University’s Defense Analyzed
Writing for the Tenth District, Judge Julia L. Dorrian explained there are three types of “assumption of the risk” defenses, including express assumption of the risk in which a person agrees to release liability. There also is implied assumption of the risk where a person consents to engaging in an activity where there are known and obvious safety risks. The third type is “primary,” in which a person voluntarily agrees to engage in recreational or sporting activities that have inherent risks and the person cannot sue to recover damages unless the activity provider “acted recklessly or intentionally in causing the injury.”
The opinion explains that a risky activity is one “that is inherently dangerous and from which the risks cannot be eliminated.”
Judge Dorrian wrote that Ohio applies the primary assumption to sporting activities, including not only those participating, but also those attending a sporting event. To apply the assumption-of-risk defense, a court must find three things: the danger is ordinary to the activity; it is common knowledge that the danger exists; and the injury occurred during the activity.
The Court of Claims ruling considered the freshman Olympics to be team-building activities, which made them part of “football activities,” as they served as a function of building camaraderie that is related to the success of the offensive line. The court found Cameron chose to jump off the back of another player and he assumed the risks of that choice.
The Tenth District disagreed.
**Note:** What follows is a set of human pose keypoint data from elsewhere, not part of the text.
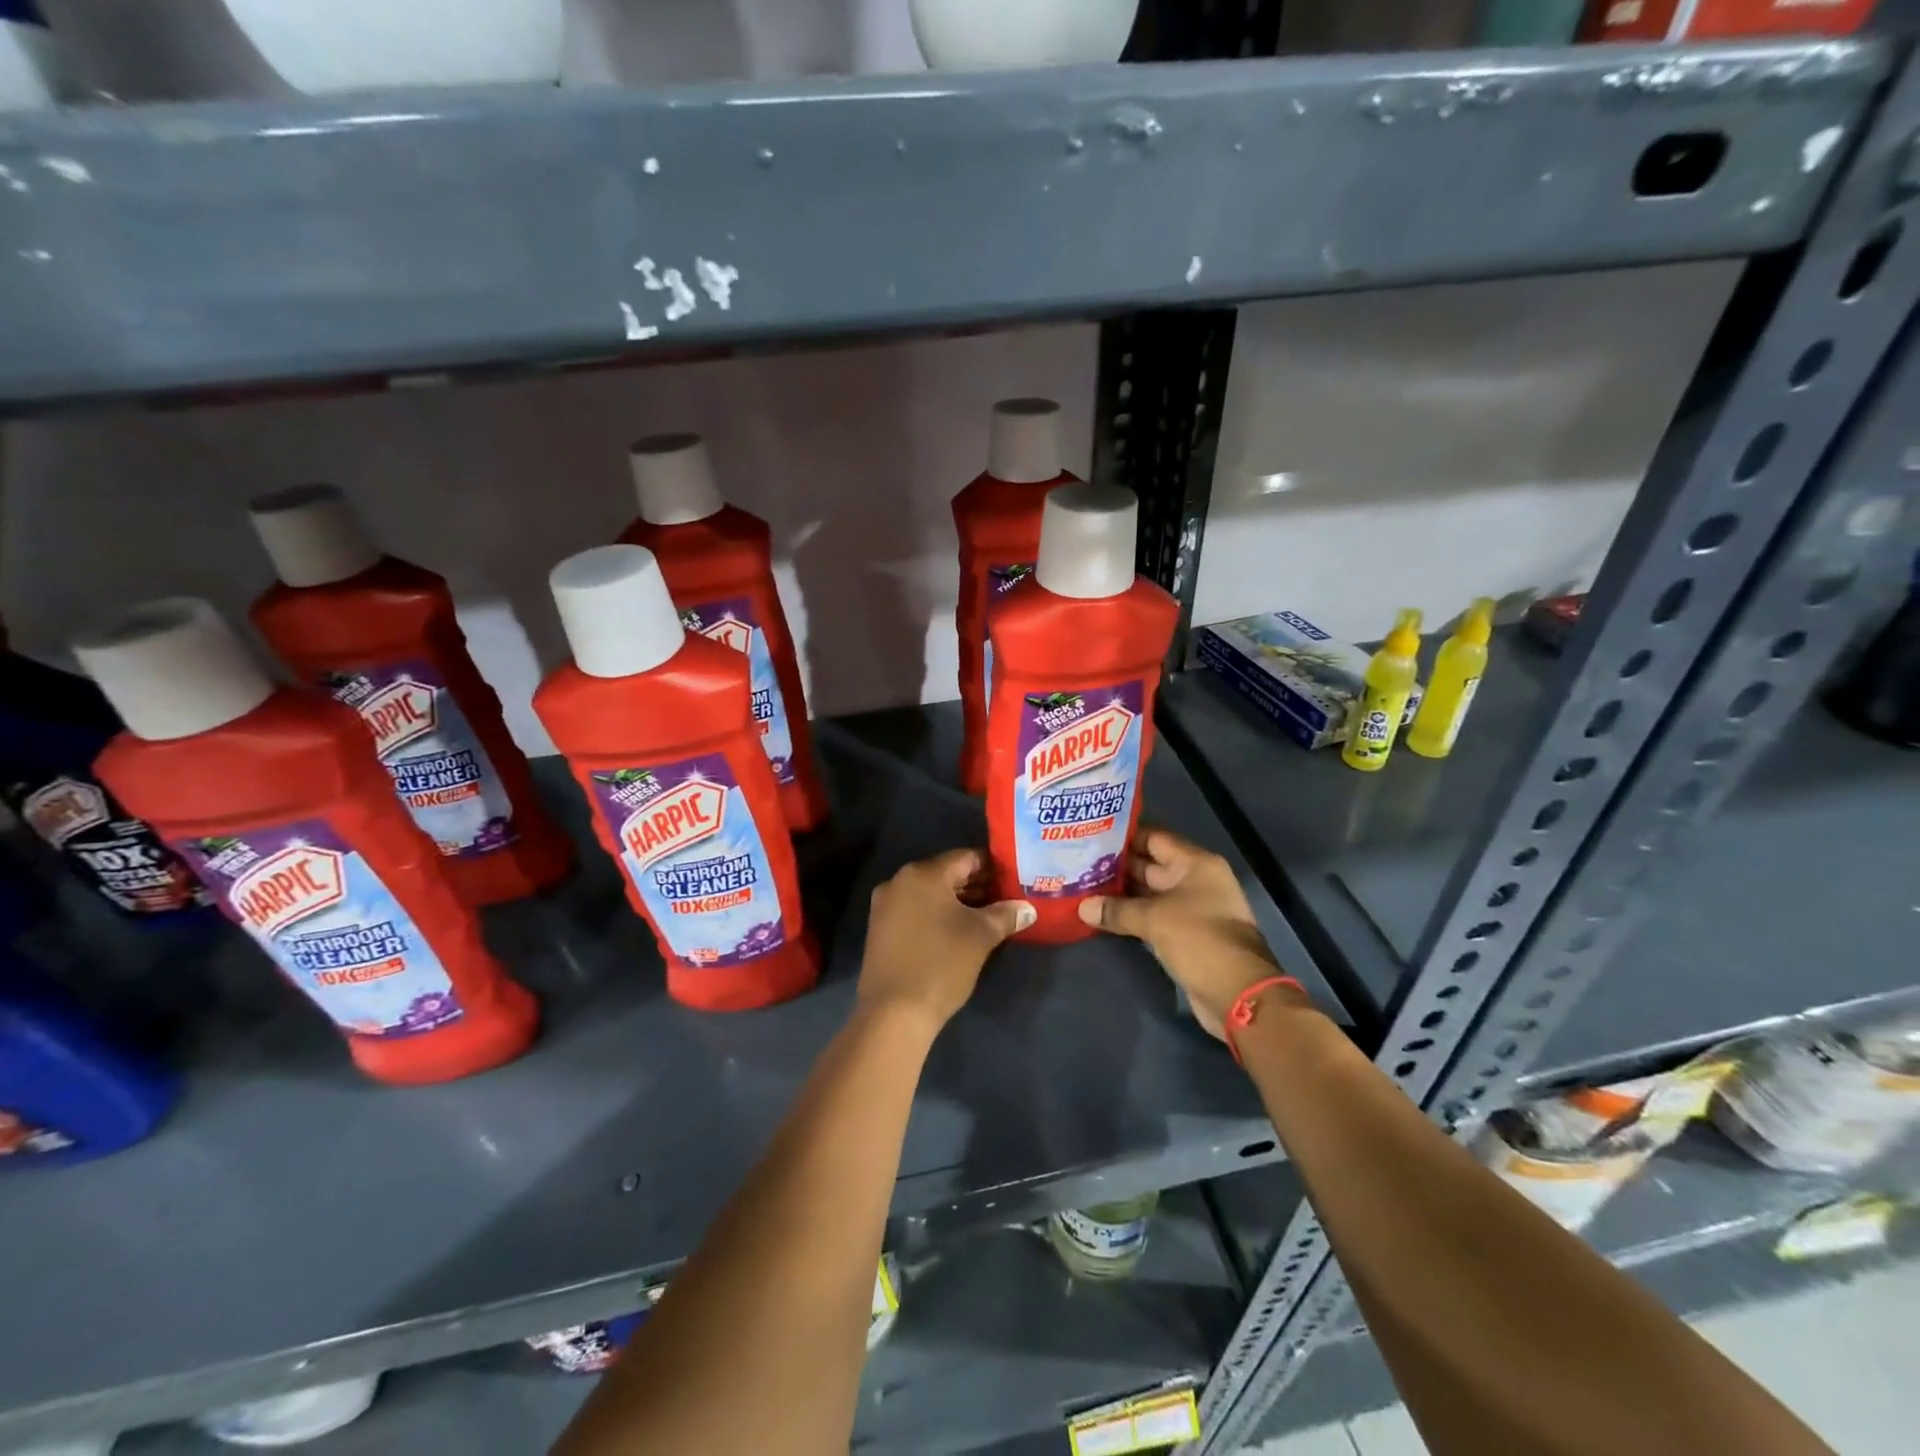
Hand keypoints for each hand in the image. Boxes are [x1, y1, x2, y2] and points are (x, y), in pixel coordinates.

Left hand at [858, 849, 1034, 1035]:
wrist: (894, 1013)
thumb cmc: (941, 964)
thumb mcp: (981, 936)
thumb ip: (1006, 915)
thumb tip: (1027, 908)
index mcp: (923, 873)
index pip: (966, 858)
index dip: (992, 868)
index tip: (1013, 882)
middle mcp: (899, 881)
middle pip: (946, 874)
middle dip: (976, 886)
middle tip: (1004, 901)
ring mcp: (884, 906)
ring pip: (929, 894)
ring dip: (956, 902)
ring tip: (985, 918)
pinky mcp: (879, 929)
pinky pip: (914, 911)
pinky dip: (936, 915)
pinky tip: (955, 933)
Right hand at [1077, 827, 1296, 1038]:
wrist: (1237, 992)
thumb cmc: (1199, 939)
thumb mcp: (1153, 919)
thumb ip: (1116, 910)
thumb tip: (1082, 908)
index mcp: (1194, 864)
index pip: (1153, 838)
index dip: (1123, 837)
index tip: (1091, 838)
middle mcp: (1195, 880)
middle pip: (1149, 866)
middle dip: (1116, 867)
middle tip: (1079, 865)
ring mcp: (1191, 908)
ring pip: (1149, 894)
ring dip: (1121, 894)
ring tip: (1084, 888)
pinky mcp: (1185, 934)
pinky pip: (1153, 916)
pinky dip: (1131, 916)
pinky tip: (1103, 916)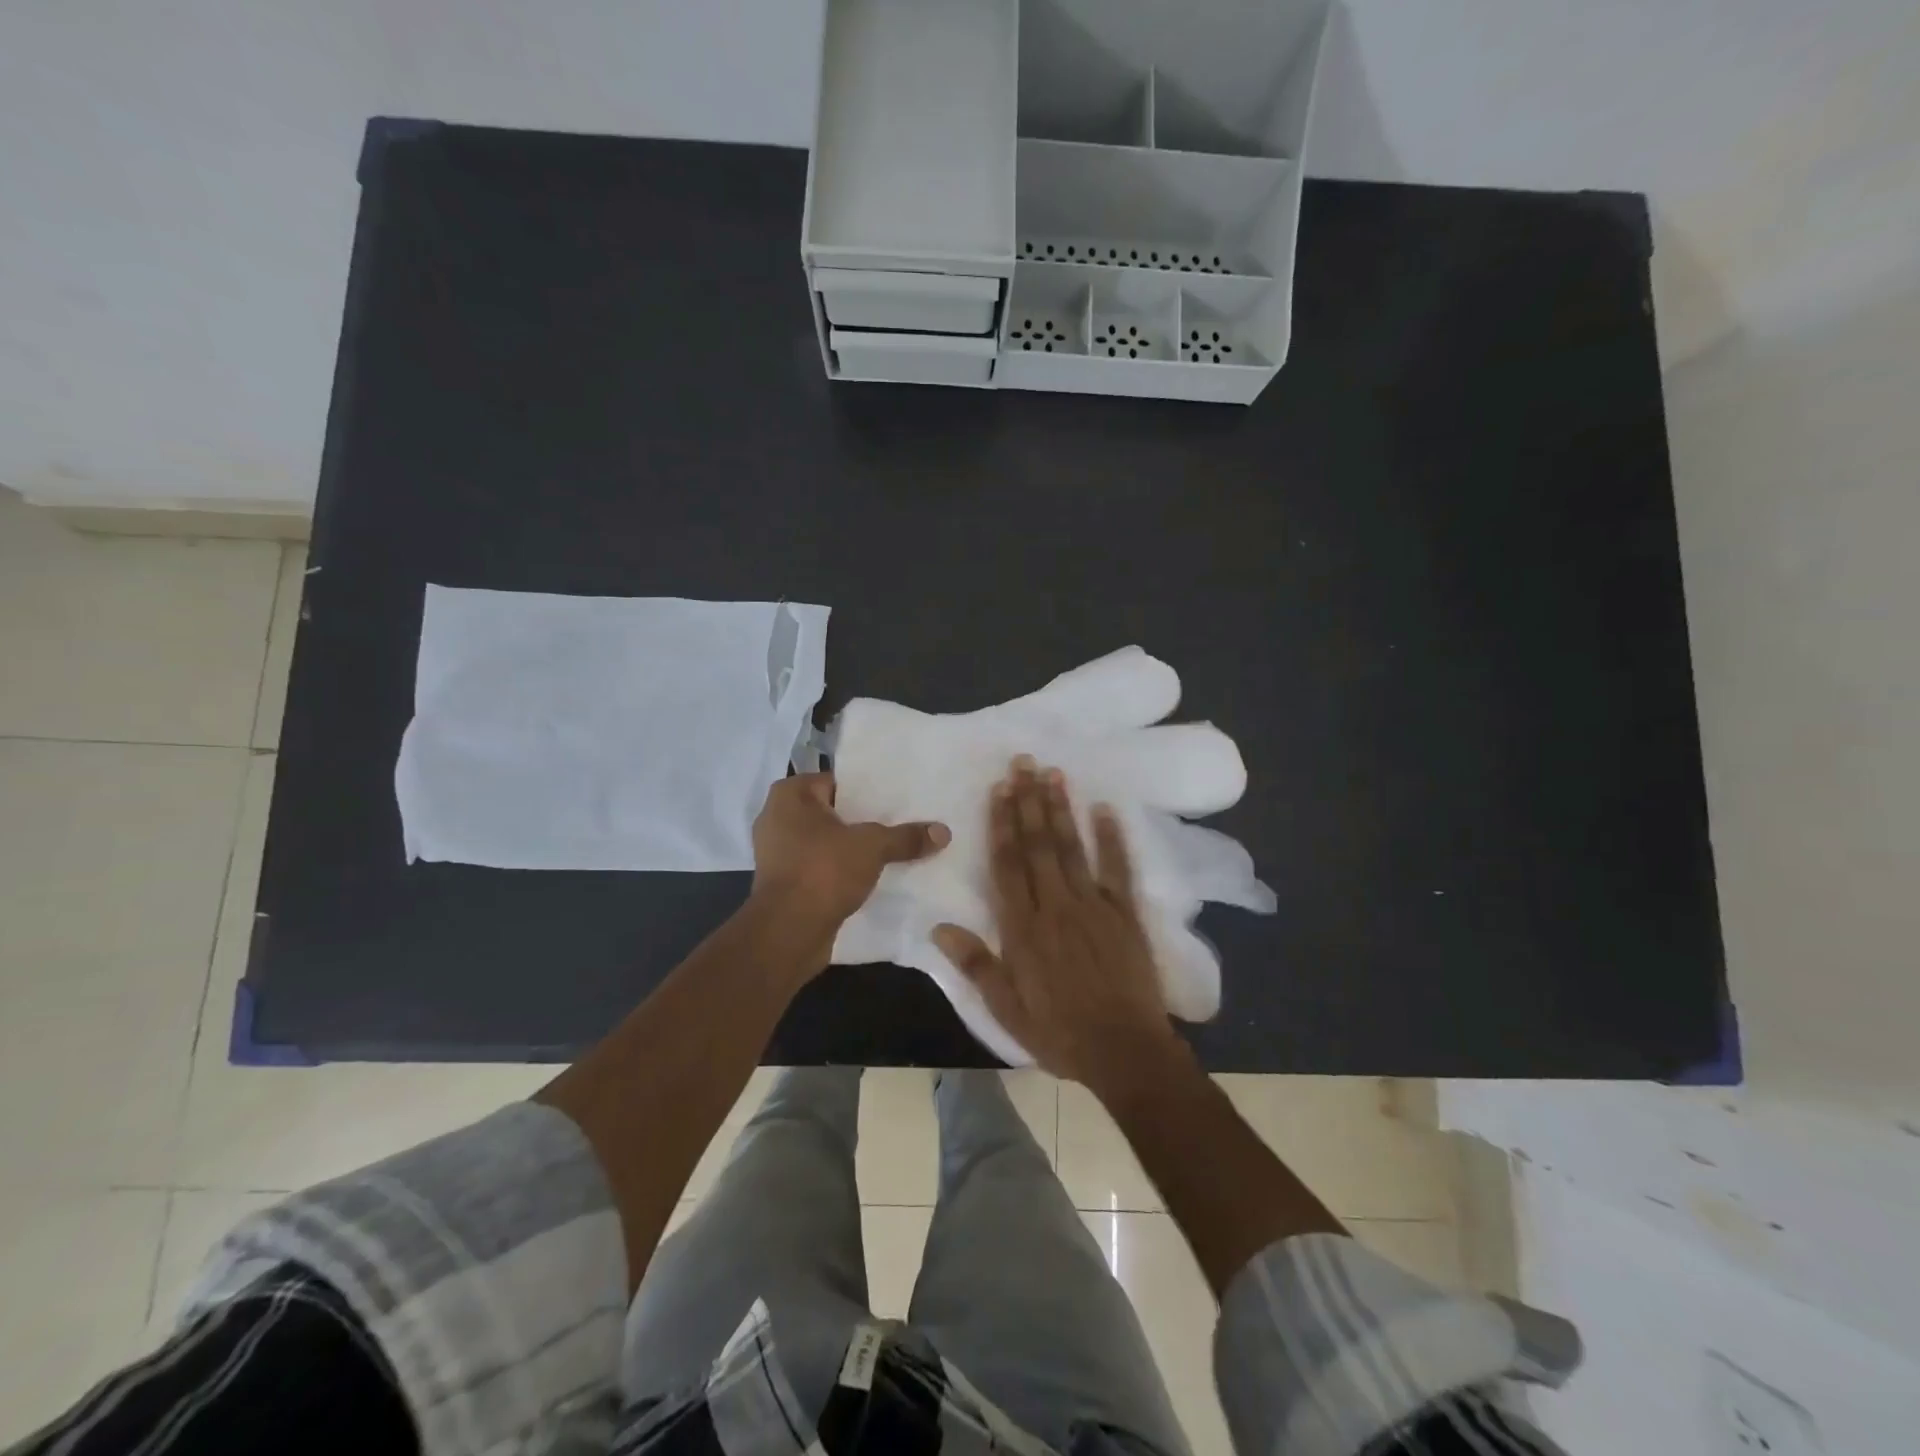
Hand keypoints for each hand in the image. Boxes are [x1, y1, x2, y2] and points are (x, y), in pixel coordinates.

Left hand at [750, 772, 949, 959]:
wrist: (787, 932)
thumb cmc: (823, 871)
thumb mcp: (872, 847)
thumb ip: (906, 837)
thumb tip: (943, 831)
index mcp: (790, 795)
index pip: (837, 782)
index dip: (868, 791)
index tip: (897, 800)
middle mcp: (777, 817)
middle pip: (833, 812)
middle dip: (863, 821)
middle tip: (901, 823)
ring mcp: (777, 853)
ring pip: (826, 842)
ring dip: (852, 848)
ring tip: (892, 850)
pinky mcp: (783, 882)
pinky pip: (820, 866)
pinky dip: (841, 870)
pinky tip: (872, 876)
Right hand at [933, 758, 1184, 1092]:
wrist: (1125, 1051)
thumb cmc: (1060, 1033)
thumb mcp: (1007, 1010)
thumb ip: (976, 965)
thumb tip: (939, 927)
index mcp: (1023, 929)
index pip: (1008, 865)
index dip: (1002, 824)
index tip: (999, 789)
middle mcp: (1056, 907)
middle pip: (1039, 845)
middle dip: (1029, 802)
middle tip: (1024, 763)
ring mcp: (1094, 906)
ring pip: (1073, 848)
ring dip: (1062, 809)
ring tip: (1054, 773)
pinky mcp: (1125, 914)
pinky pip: (1118, 869)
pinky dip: (1113, 838)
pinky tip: (1106, 808)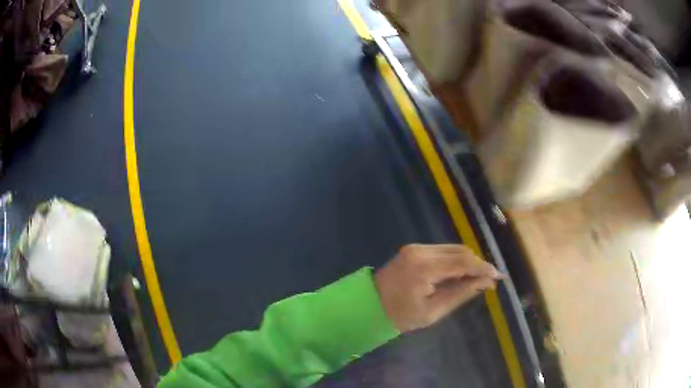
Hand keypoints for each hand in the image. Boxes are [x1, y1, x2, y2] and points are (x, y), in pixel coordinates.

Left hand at [375, 244, 503, 331]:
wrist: (370, 304)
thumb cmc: (401, 315)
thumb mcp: (433, 311)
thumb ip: (461, 294)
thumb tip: (486, 282)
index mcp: (424, 268)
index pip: (462, 262)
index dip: (483, 268)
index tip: (499, 276)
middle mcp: (420, 251)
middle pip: (460, 251)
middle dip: (478, 264)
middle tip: (489, 279)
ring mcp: (416, 247)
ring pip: (453, 249)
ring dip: (468, 261)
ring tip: (478, 278)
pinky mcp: (415, 249)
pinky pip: (443, 251)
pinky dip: (456, 260)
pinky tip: (461, 273)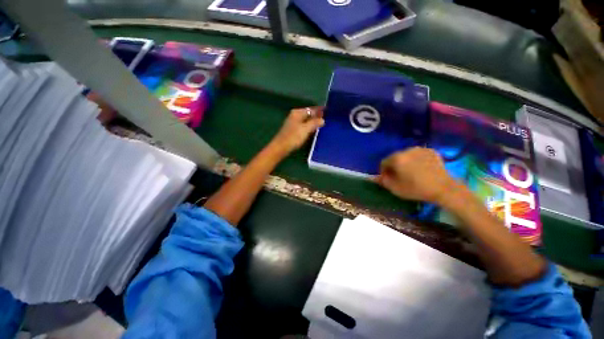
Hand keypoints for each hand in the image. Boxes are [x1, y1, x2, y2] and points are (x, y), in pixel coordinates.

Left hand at [268, 107, 324, 156]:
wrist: (281, 147)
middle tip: (328, 118)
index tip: (329, 111)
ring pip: (306, 120)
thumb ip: (315, 123)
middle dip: (318, 115)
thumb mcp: (306, 129)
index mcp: (298, 113)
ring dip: (314, 121)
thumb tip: (322, 119)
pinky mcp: (293, 130)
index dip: (320, 110)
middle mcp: (295, 116)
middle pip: (309, 114)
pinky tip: (314, 130)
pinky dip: (310, 126)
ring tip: (324, 124)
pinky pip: (304, 125)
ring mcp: (294, 123)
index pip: (311, 109)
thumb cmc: (293, 137)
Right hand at [375, 147, 460, 204]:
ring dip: (405, 162)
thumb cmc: (416, 189)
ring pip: (406, 155)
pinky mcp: (431, 151)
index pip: (383, 162)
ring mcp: (420, 149)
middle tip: (400, 176)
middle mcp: (406, 150)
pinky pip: (418, 154)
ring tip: (411, 172)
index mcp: (396, 158)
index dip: (384, 171)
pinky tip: (421, 168)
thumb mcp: (395, 188)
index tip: (388, 178)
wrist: (443, 188)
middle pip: (395, 157)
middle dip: (394, 166)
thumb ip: (382, 181)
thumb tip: (375, 177)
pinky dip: (416, 160)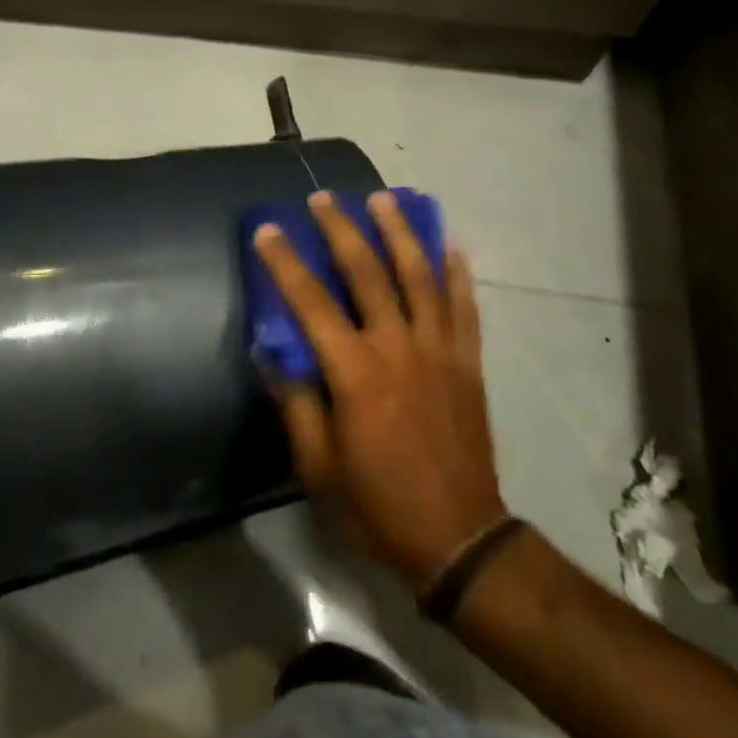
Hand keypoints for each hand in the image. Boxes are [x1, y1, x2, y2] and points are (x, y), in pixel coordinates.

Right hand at [253, 191, 506, 592]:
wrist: (459, 539)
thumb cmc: (377, 506)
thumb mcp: (318, 467)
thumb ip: (297, 404)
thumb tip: (270, 353)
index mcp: (356, 374)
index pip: (312, 303)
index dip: (286, 263)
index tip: (268, 230)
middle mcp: (398, 349)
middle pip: (369, 273)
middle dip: (344, 230)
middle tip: (325, 198)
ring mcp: (439, 352)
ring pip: (421, 277)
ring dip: (401, 233)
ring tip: (385, 199)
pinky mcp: (468, 364)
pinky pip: (464, 307)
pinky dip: (457, 273)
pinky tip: (448, 244)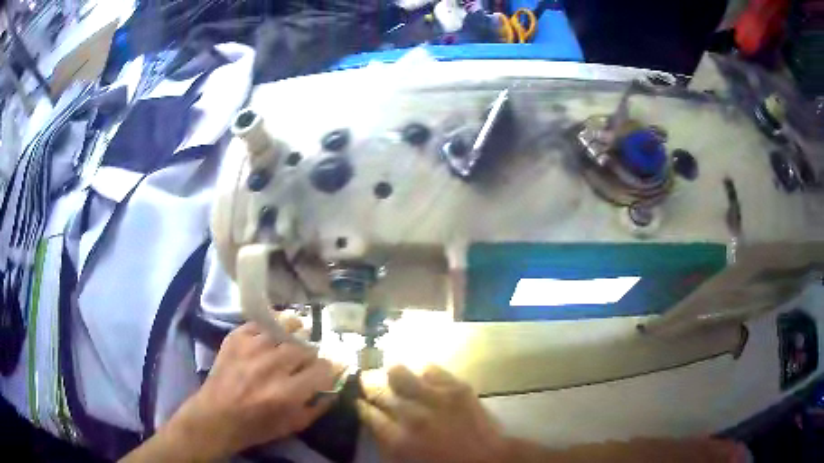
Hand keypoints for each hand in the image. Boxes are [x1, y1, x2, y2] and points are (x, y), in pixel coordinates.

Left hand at [162, 319, 338, 460]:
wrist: (216, 416)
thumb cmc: (257, 426)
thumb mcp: (294, 425)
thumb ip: (318, 406)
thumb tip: (335, 388)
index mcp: (288, 391)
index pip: (322, 368)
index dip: (329, 369)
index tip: (327, 371)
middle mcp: (271, 365)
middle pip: (304, 348)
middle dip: (310, 355)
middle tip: (306, 361)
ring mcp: (251, 347)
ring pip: (284, 328)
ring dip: (293, 335)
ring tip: (294, 337)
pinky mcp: (235, 337)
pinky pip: (260, 323)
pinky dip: (268, 329)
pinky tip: (270, 336)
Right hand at [357, 365, 505, 462]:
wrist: (488, 460)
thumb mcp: (405, 460)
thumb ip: (385, 441)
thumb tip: (373, 421)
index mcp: (397, 440)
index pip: (366, 412)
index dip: (360, 405)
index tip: (359, 402)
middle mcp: (411, 415)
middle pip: (376, 389)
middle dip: (369, 385)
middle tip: (369, 384)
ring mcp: (435, 398)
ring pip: (398, 372)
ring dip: (391, 375)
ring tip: (393, 378)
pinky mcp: (456, 387)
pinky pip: (429, 368)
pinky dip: (421, 372)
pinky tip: (421, 378)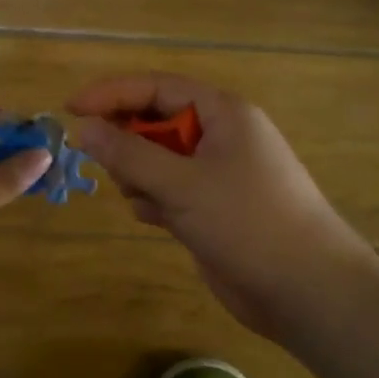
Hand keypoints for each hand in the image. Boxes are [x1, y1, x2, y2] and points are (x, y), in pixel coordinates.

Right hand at [68, 74, 378, 340]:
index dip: (112, 94)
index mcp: (223, 114)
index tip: (71, 109)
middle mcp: (221, 137)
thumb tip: (85, 129)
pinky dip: (154, 200)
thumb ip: (129, 154)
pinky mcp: (213, 210)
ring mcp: (217, 175)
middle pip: (156, 123)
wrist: (307, 290)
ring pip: (158, 160)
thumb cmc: (247, 221)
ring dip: (139, 176)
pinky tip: (154, 220)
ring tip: (142, 200)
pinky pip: (169, 191)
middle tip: (108, 166)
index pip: (157, 87)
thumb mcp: (182, 183)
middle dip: (127, 142)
It found that the stunt was not so related to the game of football that it was a risk that could not be eliminated by UT. It concluded the university could not claim the defense.
Court Must Examine Role of Coaches, Staff
In remanding the case to the court of claims, the Tenth District directed the lower court to determine if the UT football staff had a duty to keep the players safe from potential injury during the unsupervised training sessions. Both the Court of Claims and the Tenth District noted there is little case law that clarifies what duty coaches owe their players to keep them safe. The Tenth District instructed the court of claims to focus on the foreseeability of the harm of allowing the goal post dunk, and it noted that Wade and two other staff members testified that they considered the dunk to be dangerous.
Judge Dorrian wrote the Court of Claims must determine whether Cameron’s injury is “the natural and probable consequence of the negligence alleged, namely the failure of the University to stop the activity in question.”
Judge Jennifer Brunner joined Judge Dorrian’s opinion. Judge William A. Klatt concurred with the rejection of the hazing charge, but dissented on the negligence claim, maintaining the court of claims accurately assessed the matter.
Cameron v. Univ. of Toledo, 2018-Ohio-0979.